**Material provided**.
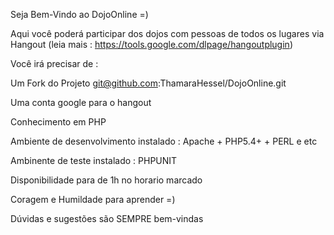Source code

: <?php echo "Hello World"; ?>

Seja Bem-Vindo ao DojoOnline =)

Aqui você poderá participar dos dojos com pessoas de todos os lugares via Hangout (leia mais : https://tools.google.com/dlpage/hangoutplugin)

Você irá precisar de :

Um Fork do Projeto git@github.com:ThamaraHessel/DojoOnline.git

Uma conta google para o hangout

Conhecimento em PHP

Ambiente de desenvolvimento instalado : Apache + PHP5.4+ + PERL  e etc

Ambinente de teste instalado : PHPUNIT

Disponibilidade para de 1h no horario marcado

Coragem e Humildade para aprender =)




Dúvidas e sugestões são SEMPRE bem-vindas 


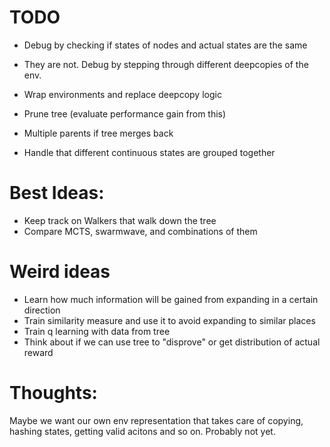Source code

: TODO
====

- Debug by checking if states of nodes and actual states are the same
- They are not. Debug by stepping through different deepcopies of the env.

- Wrap environments and replace deepcopy logic
- Prune tree (evaluate performance gain from this)
- Multiple parents if tree merges back
- Handle that different continuous states are grouped together

Best Ideas:
=========

- Keep track on Walkers that walk down the tree
- Compare MCTS, swarmwave, and combinations of them

Weird ideas
===========

- Learn how much information will be gained from expanding in a certain direction
- Train similarity measure and use it to avoid expanding to similar places
- Train q learning with data from tree
- Think about if we can use tree to "disprove" or get distribution of actual
reward

Thoughts:
=========

Maybe we want our own env representation that takes care of copying,
hashing states, getting valid acitons and so on.
Probably not yet.

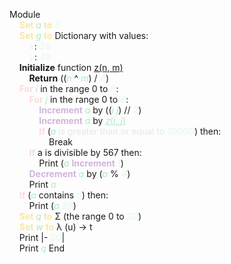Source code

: Module  \
&nbsp;&nbsp;&nbsp;&nbsp;<b style=" color: #f9e79f">Set</b> <i style=" color: #abebc6">a</i> <b style=" color: #f9e79f">to</b> <b style=" color: #eafaf1"><i style=" color: #eafaf1">5</i></b>  \
&nbsp;&nbsp;&nbsp;&nbsp;<b style=" color: #f9e79f">Set</b> <i style=" color: #abebc6">g</i> <b style=" color: #f9e79f">to</b> Dictionary with values:  \
&nbsp;&nbsp;&nbsp;&nbsp;&nbsp;&nbsp;&nbsp;&nbsp;<b style=" color: #eafaf1"><i style=" color: #eafaf1">x</i></b>: <b style=" color: #eafaf1"><i style=" color: #eafaf1">36</i></b>  \
&nbsp;&nbsp;&nbsp;&nbsp;&nbsp;&nbsp;&nbsp;&nbsp;<b style=" color: #eafaf1"><i style=" color: #eafaf1">y</i></b>: <b style=" color: #eafaf1"><i style=" color: #eafaf1">49</i></b>  \
&nbsp;&nbsp;&nbsp;&nbsp;<b style="">Initialize</b> function <u style="">z(n, m)</u>  \
&nbsp;&nbsp;&nbsp;&nbsp;&nbsp;&nbsp;&nbsp;&nbsp;<b style="">Return</b> ((<i style=" color: #abebc6">n</i> ^ <i style=" color: #abebc6">m</i>) / <b style=" color: #eafaf1"><i style=" color: #eafaf1">4</i></b>)  \
&nbsp;&nbsp;&nbsp;&nbsp;<b style=" color: #fadbd8">For</b> <i style=" color: #abebc6">i</i> in the range 0 to <b style=" color: #eafaf1"><i style=" color: #eafaf1">8</i></b>:  \
&nbsp;&nbsp;&nbsp;&nbsp;&nbsp;&nbsp;&nbsp;&nbsp;<b style=" color: #fadbd8">For</b> <i style=" color: #abebc6">j</i> in the range 0 to <b style=" color: #eafaf1"><i style=" color: #eafaf1">6</i></b>:  \
&nbsp;&nbsp;&nbsp;&nbsp;&nbsp;&nbsp;&nbsp;&nbsp;&nbsp;&nbsp;&nbsp;&nbsp;<b style=" color: #d2b4de">Increment</b> <i style=" color: #abebc6">a</i> by ((<i style=" color: #abebc6">i</i>  <i style=" color: #abebc6">j</i>) // <b style=" color: #eafaf1"><i style=" color: #eafaf1">2</i></b>)  \
&nbsp;&nbsp;&nbsp;&nbsp;&nbsp;&nbsp;&nbsp;&nbsp;&nbsp;&nbsp;&nbsp;&nbsp;<b style=" color: #d2b4de">Increment</b> <i style=" color: #abebc6">a</i> by <u style=" color: #abebc6"><i style=" color: #abebc6">z</i>(<i style=" color: #abebc6">i</i>, <i style=" color: #abebc6">j</i>)</u>  \
&nbsp;&nbsp;&nbsp;&nbsp;&nbsp;&nbsp;&nbsp;&nbsp;&nbsp;&nbsp;&nbsp;&nbsp;<b style=" color: #fadbd8">If</b> (<i style=" color: #abebc6">a</i> <span style=" color: #e5e7e9">is greater than or equal to</span> <b style=" color: #eafaf1"><i style=" color: #eafaf1">10000</i></b>) then:  \
&nbsp;&nbsp;&nbsp;&nbsp;&nbsp;&nbsp;&nbsp;&nbsp;&nbsp;&nbsp;&nbsp;&nbsp;&nbsp;&nbsp;&nbsp;&nbsp;Break  \
&nbsp;&nbsp;&nbsp;&nbsp;&nbsp;&nbsp;&nbsp;&nbsp;<b style=" color: #fadbd8">If</b> a is divisible by 567 then:  \
&nbsp;&nbsp;&nbsp;&nbsp;&nbsp;&nbsp;&nbsp;&nbsp;&nbsp;&nbsp;&nbsp;&nbsp;Print (<i style=" color: #abebc6">a</i> <b style=" color: #d2b4de">Increment</b> <b style=" color: #eafaf1"><i style=" color: #eafaf1">!</i></b>)  \
&nbsp;&nbsp;&nbsp;&nbsp;&nbsp;&nbsp;&nbsp;&nbsp;<b style=" color: #d2b4de">Decrement</b> <i style=" color: #abebc6">a</i> by (<i style=" color: #abebc6">a</i> % <b style=" color: #eafaf1"><i style=" color: #eafaf1">4</i></b>)  \
&nbsp;&nbsp;&nbsp;&nbsp;&nbsp;&nbsp;&nbsp;&nbsp;Print <i style=" color: #abebc6">a</i>  \
&nbsp;&nbsp;&nbsp;&nbsp;<b style=" color: #fadbd8">If</b> (<i style=" color: #abebc6">a</i> contains <b style=" color: #eafaf1"><i style=" color: #eafaf1">5</i></b>) then:  \
&nbsp;&nbsp;&nbsp;&nbsp;&nbsp;&nbsp;&nbsp;&nbsp;Print (<i style=" color: #abebc6">a</i>  <b style=" color: #eafaf1"><i style=" color: #eafaf1">99</i></b>)  \
&nbsp;&nbsp;&nbsp;&nbsp;<b style=" color: #f9e79f">Set</b> <i style=" color: #abebc6">q</i> <b style=" color: #f9e79f">to</b> Σ (the range 0 to <b style=" color: #eafaf1"><i style=" color: #eafaf1">20</i></b>)  \
&nbsp;&nbsp;&nbsp;&nbsp;<b style=" color: #f9e79f">Set</b> <i style=" color: #abebc6">w</i> <b style=" color: #f9e79f">to</b> λ (u) → t  \
&nbsp;&nbsp;&nbsp;&nbsp;Print |- <b style=" color: #eafaf1"><i style=" color: #eafaf1">50</i></b>|  \
&nbsp;&nbsp;&nbsp;&nbsp;Print <i style=" color: #abebc6">q</i>
 End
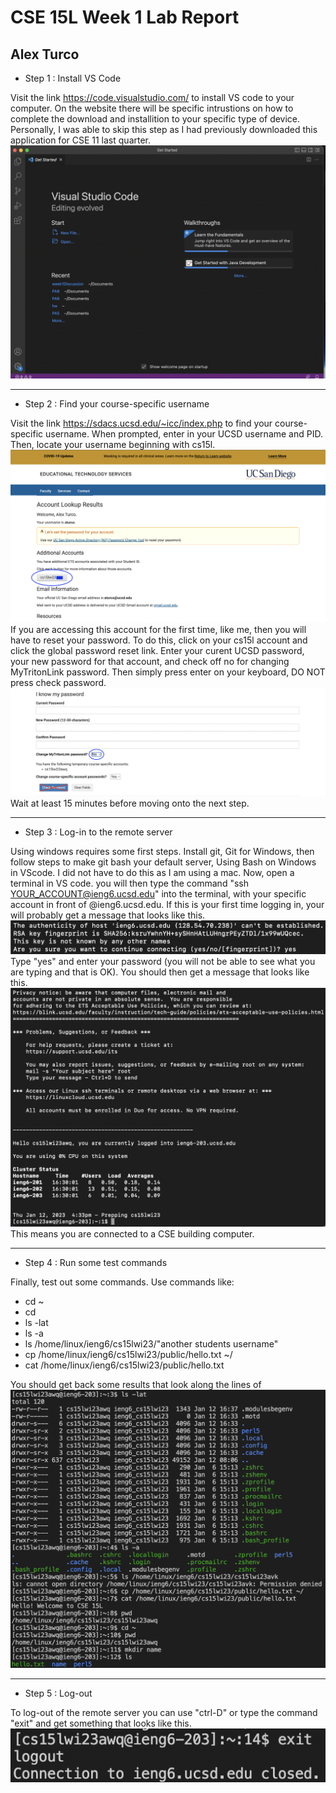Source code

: # CSE 15L Week 1 Lab Report
## Alex Turco
* Step 1 : Install VS Code

Visit the link https://code.visualstudio.com/ to install VS code to your computer. 
On the website there will be specific intrustions on how to complete the download and installition to your specific type of device. 
Personally, I was able to skip this step as I had previously downloaded this application for CSE 11 last quarter.
![Image](ss1.png)

-----------------------------------------------------------------------------------------------------------------------------------------------------------

* Step 2 : Find your course-specific username

Visit the link https://sdacs.ucsd.edu/~icc/index.php to find your course-specific username.
When prompted, enter in your UCSD username and PID. 
Then, locate your username beginning with cs15l.
![Image](ss2.png)
If you are accessing this account for the first time, like me, then you will have to reset your password.
To do this, click on your cs15l account and click the global password reset link.
Enter your curent UCSD password, your new password for that account, and check off no for changing MyTritonLink password.
Then simply press enter on your keyboard, DO NOT press check password.
![Image](ss3.png)
Wait at least 15 minutes before moving onto the next step.

-----------------------------------------------------------------------------------------------------------------------------------------------------------

* Step 3 : Log-in to the remote server

Using windows requires some first steps.
Install git, Git for Windows, then follow steps to make git bash your default server, Using Bash on Windows in VScode.
I did not have to do this as I am using a mac.
Now, open a terminal in VS code.
you will then type the command "ssh YOUR_ACCOUNT@ieng6.ucsd.edu" into the terminal, with your specific account in front of @ieng6.ucsd.edu.
If this is your first time logging in, your will probably get a message that looks like this. ![Image](ss4.png)
Type "yes" and enter your password (you will not be able to see what you are typing and that is OK).
You should then get a message that looks like this. ![Image](ss5.png) This means you are connected to a CSE building computer.

-----------------------------------------------------------------------------------------------------------------------------------------------------------

* Step 4 : Run some test commands

Finally, test out some commands.
Use commands like:
* cd ~
* cd
* ls -lat
* ls -a
* ls /home/linux/ieng6/cs15lwi23/"another students username"
* cp /home/linux/ieng6/cs15lwi23/public/hello.txt ~/
* cat /home/linux/ieng6/cs15lwi23/public/hello.txt

You should get back some results that look along the lines of ![Image](ss6.png)

-----------------------------------------------------------------------------------------------------------------------------------------------------------

* Step 5 : Log-out

To log-out of the remote server you can use "ctrl-D" or type the command "exit" and get something that looks like this. ![Image](ss7.png)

**Task details**. Reproduce, word for word and in full, only the lines above that start at the line with "- Learn how" and run through the line with "Probably not yet.", both ends included.

**Your solution**.
- Learn how much information will be gained from expanding in a certain direction
- Train similarity measure and use it to avoid expanding to similar places
- Train q learning with data from tree
- Think about if we can use tree to "disprove" or get distribution of actual
reward

Thoughts:
=========

Maybe we want our own env representation that takes care of copying,
hashing states, getting valid acitons and so on.
Probably not yet.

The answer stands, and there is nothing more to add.